:: SOURCE DATA
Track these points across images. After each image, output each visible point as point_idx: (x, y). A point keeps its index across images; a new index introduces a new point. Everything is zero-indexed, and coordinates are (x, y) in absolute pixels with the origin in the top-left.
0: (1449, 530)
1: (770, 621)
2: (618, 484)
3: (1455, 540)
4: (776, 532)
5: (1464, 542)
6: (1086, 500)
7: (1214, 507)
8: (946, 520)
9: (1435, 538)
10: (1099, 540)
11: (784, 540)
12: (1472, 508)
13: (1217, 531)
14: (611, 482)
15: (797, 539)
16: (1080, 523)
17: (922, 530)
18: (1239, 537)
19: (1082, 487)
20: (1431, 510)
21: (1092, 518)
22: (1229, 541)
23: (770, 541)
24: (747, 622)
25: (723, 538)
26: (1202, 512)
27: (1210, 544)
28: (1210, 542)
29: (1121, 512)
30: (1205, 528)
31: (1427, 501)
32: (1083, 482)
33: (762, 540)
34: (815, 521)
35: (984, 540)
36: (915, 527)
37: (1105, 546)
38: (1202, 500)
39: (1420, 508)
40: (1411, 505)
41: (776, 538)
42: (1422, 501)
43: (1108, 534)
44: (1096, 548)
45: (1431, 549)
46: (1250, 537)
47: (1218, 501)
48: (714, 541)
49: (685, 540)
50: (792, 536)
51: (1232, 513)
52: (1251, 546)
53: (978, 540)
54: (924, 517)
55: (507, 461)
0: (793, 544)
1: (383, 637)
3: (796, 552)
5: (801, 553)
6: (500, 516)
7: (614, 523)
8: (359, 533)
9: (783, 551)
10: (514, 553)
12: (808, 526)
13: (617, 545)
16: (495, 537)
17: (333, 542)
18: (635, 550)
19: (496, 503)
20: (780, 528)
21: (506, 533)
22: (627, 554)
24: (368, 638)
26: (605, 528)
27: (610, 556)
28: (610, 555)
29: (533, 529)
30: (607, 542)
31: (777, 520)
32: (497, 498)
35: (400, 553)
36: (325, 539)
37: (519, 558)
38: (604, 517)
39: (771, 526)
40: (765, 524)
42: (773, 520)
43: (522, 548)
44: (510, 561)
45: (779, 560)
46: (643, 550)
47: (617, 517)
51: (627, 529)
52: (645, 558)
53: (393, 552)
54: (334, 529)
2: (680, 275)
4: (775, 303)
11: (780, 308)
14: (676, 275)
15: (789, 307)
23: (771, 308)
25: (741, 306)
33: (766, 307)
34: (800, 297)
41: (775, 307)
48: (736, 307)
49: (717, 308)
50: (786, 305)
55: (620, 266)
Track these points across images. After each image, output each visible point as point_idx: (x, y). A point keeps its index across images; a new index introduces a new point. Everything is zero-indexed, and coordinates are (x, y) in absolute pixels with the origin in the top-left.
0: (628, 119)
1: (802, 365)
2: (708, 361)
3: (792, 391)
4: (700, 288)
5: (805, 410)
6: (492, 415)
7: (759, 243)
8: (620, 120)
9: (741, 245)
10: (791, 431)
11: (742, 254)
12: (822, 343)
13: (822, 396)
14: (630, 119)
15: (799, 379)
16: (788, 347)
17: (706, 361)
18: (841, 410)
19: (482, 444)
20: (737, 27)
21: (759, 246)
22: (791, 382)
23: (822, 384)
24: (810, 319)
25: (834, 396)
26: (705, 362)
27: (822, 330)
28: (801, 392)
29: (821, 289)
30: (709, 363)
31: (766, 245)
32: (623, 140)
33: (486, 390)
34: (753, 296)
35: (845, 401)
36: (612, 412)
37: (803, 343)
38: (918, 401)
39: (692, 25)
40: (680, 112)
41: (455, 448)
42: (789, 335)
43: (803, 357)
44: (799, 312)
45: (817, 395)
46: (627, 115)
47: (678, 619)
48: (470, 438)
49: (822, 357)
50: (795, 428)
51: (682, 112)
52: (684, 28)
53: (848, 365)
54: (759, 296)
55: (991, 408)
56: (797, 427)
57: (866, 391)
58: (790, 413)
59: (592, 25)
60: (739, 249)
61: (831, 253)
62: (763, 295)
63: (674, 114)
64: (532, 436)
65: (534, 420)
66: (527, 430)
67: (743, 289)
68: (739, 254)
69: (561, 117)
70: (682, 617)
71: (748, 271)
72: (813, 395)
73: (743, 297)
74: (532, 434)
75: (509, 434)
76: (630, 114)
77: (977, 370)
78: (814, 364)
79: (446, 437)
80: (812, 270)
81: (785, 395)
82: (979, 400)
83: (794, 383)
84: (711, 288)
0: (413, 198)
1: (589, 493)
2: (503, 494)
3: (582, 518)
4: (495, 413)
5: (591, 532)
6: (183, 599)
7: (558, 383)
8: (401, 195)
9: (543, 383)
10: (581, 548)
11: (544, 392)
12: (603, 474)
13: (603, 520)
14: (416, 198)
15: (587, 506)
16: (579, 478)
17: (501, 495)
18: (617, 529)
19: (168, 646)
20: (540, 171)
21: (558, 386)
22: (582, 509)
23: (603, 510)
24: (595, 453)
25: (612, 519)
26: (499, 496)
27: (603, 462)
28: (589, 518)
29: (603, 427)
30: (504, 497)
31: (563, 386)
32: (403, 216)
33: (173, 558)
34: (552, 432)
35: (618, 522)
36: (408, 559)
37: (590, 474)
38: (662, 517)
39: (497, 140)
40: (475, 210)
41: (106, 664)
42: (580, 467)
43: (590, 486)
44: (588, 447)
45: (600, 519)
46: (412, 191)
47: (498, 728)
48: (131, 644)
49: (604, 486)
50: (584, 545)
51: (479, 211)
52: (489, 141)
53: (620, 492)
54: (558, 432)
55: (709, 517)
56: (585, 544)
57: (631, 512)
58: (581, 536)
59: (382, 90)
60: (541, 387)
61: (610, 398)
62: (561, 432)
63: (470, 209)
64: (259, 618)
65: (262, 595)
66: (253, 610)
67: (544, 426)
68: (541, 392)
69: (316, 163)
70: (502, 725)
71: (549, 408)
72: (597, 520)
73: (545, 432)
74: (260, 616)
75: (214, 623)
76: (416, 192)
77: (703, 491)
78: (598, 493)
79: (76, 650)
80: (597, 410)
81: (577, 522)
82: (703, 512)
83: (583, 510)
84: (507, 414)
::::
*TRY IT*:
Reproduce the preceding records exactly and completely.

*OUTPUT*:
Track these points across images. After each image, output each visible point as point_idx: (x, y). A point keeps its index across images; a new index introduces a new point. Everything is zero-indexed, and coordinates are (x, y) in absolute pixels with the origin in the top-left.
0: (1449, 530)
1: (770, 621)
2: (618, 484)
3: (1455, 540)
4: (776, 532)
5: (1464, 542)
6: (1086, 500)
7: (1214, 507)
8: (946, 520)
9: (1435, 538)
10: (1099, 540)
11: (784, 540)
12: (1472, 508)
13: (1217, 531)
14: (611, 482)
15: (797, 539)
16: (1080, 523)
17: (922, 530)
18: (1239, 537)
19: (1082, 487)
20: (1431, 510)
21: (1092, 518)
22: (1229, 541)
23: (770, 541)
24: (747, 622)
25: (723, 538)
26: (1202, 512)
27: (1210, 544)
28: (1210, 542)
29: (1121, 512)
30: (1205, 528)
31: (1427, 501)
32: (1083, 482)
33: (762, 540)
34: (815, 521)
35: (984, 540)
36: (915, 527)
37: (1105, 546)
38: (1202, 500)
39: (1420, 508)
40: (1411, 505)
41: (776, 538)
42: (1422, 501)
43: (1108, 534)
44: (1096, 548)
45: (1431, 549)
46: (1250, 537)
47: (1218, 501)
48: (714, 541)
49: (685, 540)
50: (792, 536)
51: (1232, 513)
52: (1251, 546)
53: (978, 540)
54: (924, 517)
55: (507, 461)
0: (793, 544)
1: (383, 637)
3: (796, 552)
5: (801, 553)
6: (500, 516)
7: (614, 523)
8: (359, 533)
9: (783, 551)
10: (514, 553)
12: (808, 526)
13: (617, 545)
16: (495, 537)
17: (333, 542)
18: (635, 550)
19: (496, 503)
20: (780, 528)
21: (506, 533)
22: (627, 554)
24: (368, 638)
26: (605, 528)
27: (610, 556)
28: (610, 555)
29: (533, 529)
30: (607, 542)
31: (777, 520)
32: (497, 498)
35: (400, 553)
36: (325, 539)
37: (519, 558)
38: (604, 517)
39: (771, 526)
40: (765, 524)
42: (773, 520)
43: (522, 548)
44: (510, 561)
45: (779, 560)
46: (643, 550)
47: (617, 517)
51: (627, 529)
52: (645, 558)
53: (393, 552)
54: (334, 529)
2: (680, 275)
4: (775, 303)
11: (780, 308)
14: (676, 275)
15: (789, 307)
23: (771, 308)
25: (741, 306)
33: (766, 307)
34: (800, 297)
41: (775, 307)
48: (736, 307)
49: (717, 308)
50: (786, 305)
55: (620, 266)
Track these points across images. After each image, output each visible point as point_idx: (x, y). A point keeps its index across images; a new index introduces a new point. Everything is zero-indexed, and coordinates are (x, y) in absolute pixels with the origin in the top-left.
0: (628, 119)
1: (802, 365)
2: (708, 361)
3: (792, 391)
4: (700, 288)
5: (805, 410)
6: (492, 415)
7: (759, 243)
8: (620, 120)
9: (741, 245)
10: (791, 431)
11: (742, 254)
12: (822, 343)
13: (822, 396)
14: (630, 119)
15: (799, 379)
16: (788, 347)
17: (706, 361)
18: (841, 410)
19: (482, 444)
20: (737, 27)
21: (759, 246)
22: (791, 382)
23: (822, 384)
24: (810, 319)
25: (834, 396)
26: (705, 362)
27: (822, 330)
28: (801, 392)
29: (821, 289)
30: (709, 363)
31: (766, 245)
32: (623, 140)
33: (486, 390)
34: (753, 296)
35: (845, 401)
36: (612, 412)
37: (803, 343)
38: (918, 401)
39: (692, 25)
40: (680, 112)
41: (455, 448)
42: (789, 335)
43: (803, 357)
44: (799, 312)
45: (817, 395)
46: (627, 115)
47: (678, 619)
48: (470, 438)
49: (822, 357)
50: (795, 428)
51: (682, 112)
52: (684, 28)
53: (848, 365)
54: (759, 296)
55: (991, 408)
56: (797, 427)
57: (866, 391)
58: (790, 413)
59: (592, 25)
60: (739, 249)
61: (831, 253)
62: (763, 295)
63: (674, 114)
64: (532, 436)
65: (534, 420)
66: (527, 430)
67: (743, 289)
68: (739, 254)
69: (561, 117)
70: (682, 617)
71: (748, 271)
72: (813, 395)
73: (743, 297)
74: (532, 434)
75: (509, 434)
76: (630, 114)
77: (977, 370)
78: (814, 364)
79: (446, 437)
80: (812, 270)
81: (785, 395)
82: (979, 400)
83: (794, 383)
84: (711, 288)
0: (413, 198)
1: (589, 493)
2: (503, 494)
3: (582, 518)
4: (495, 413)
5: (591, 532)
6: (183, 599)
7: (558, 383)
8: (401, 195)
9: (543, 383)
10: (581, 548)
11: (544, 392)
12: (603, 474)
13: (603, 520)
14: (416, 198)
15: (587, 506)
16: (579, 478)
17: (501, 495)
18: (617, 529)
19: (168, 646)
20: (540, 171)
21: (558, 386)
22: (582, 509)
23: (603, 510)
24: (595, 453)
25: (612, 519)
26: (499, 496)
27: (603, 462)
28: (589, 518)
29: (603, 427)
30: (504, 497)
31: (563, 386)
32: (403, 216)
33: (173, 558)
34: (552, 432)
35: (618, 522)
36: (408, 559)
37: (590, 474)
38: (662, 517)
39: (497, 140)
40: (475, 210)
41: (106, 664)
42: (580, 467)
43: (590, 486)
44: (588, 447)
45: (600, 519)
46: (412, 191)
47: (498, 728)
48: (131, 644)
49: (604, 486)
50: (584, 545)
51: (479, 211)
52: (489, 141)
53: (620, 492)
54: (558, 432)
55: (709, 517)
56: (585, 544)
57: (631, 512)
58: (581, 536)
59: (382, 90)
60: (541, 387)
61: (610, 398)
62: (561, 432)
63: (470, 209)
64: (259, 618)
65: (262, 595)
66: (253, 610)
67: (544, 426)
68: (541, 392)
69: (316, 163)
70: (502, 725)
71: (549, 408)
72: (597, 520)
73: (545, 432)
74: (260, 616)
75: (214, 623)
76: (416, 192)
77: (703, 491)
78: (598, 493)
79: (76, 650)
80: (597, 410)
81: (577, 522)
82: (703, 512)
83: (583, 510)
84: (507, 414)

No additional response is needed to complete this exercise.